By Marjorie Burghart
Opuscula: Short Texts of the Middle Age and Renaissance, Vol. 2, No. 3 (2012)
Introduction: The medieval principality of Savoy left historians an outstanding legacy: the corpus of account rolls of its castellanies, the base administrative units of medieval Savoy. With more than 20,000 accounts from the mid-thirteenth century to 1500, this collection reflects the many competencies of the castellan, the official of the count in charge of a castellany — maintenance of the castle and military duties, of course, but also collection of the various feudal revenues, repair of the banal buildings (ovens, mills, etc.) or other equipment (bridges, fish ponds, etc.), and judicial functions.
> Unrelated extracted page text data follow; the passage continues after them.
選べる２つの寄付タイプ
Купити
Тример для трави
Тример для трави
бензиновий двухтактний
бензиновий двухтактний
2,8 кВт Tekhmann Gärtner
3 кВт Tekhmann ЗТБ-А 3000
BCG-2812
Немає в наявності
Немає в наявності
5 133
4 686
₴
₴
The detailed accounts of those activities by the castellan breathe life into our picture of the communities, hamlets, villages, and towns.
The importance of the account rolls as a source for historians has long been understood, but the study is complicated by the division in several archives of a corpus once kept together in the capital of the principality of Savoy. The castellanie.net project, aimed at digitizing the rolls of accounts from several archives and making them available online from a single entry point, will facilitate research on this material.
The account edited here concerns Evian-Féternes, a “double-headed” castellany associating the two nearby towns of Evian and Féternes located in Chablais, on the southern shore of Lake Léman, in a medium-altitude mountain landscape. I chose this particular account for its very ordinariness to illustrate a type of source and exemplify its features at the end of the thirteenth century, a time when this record-keeping system was still relatively new but already well established.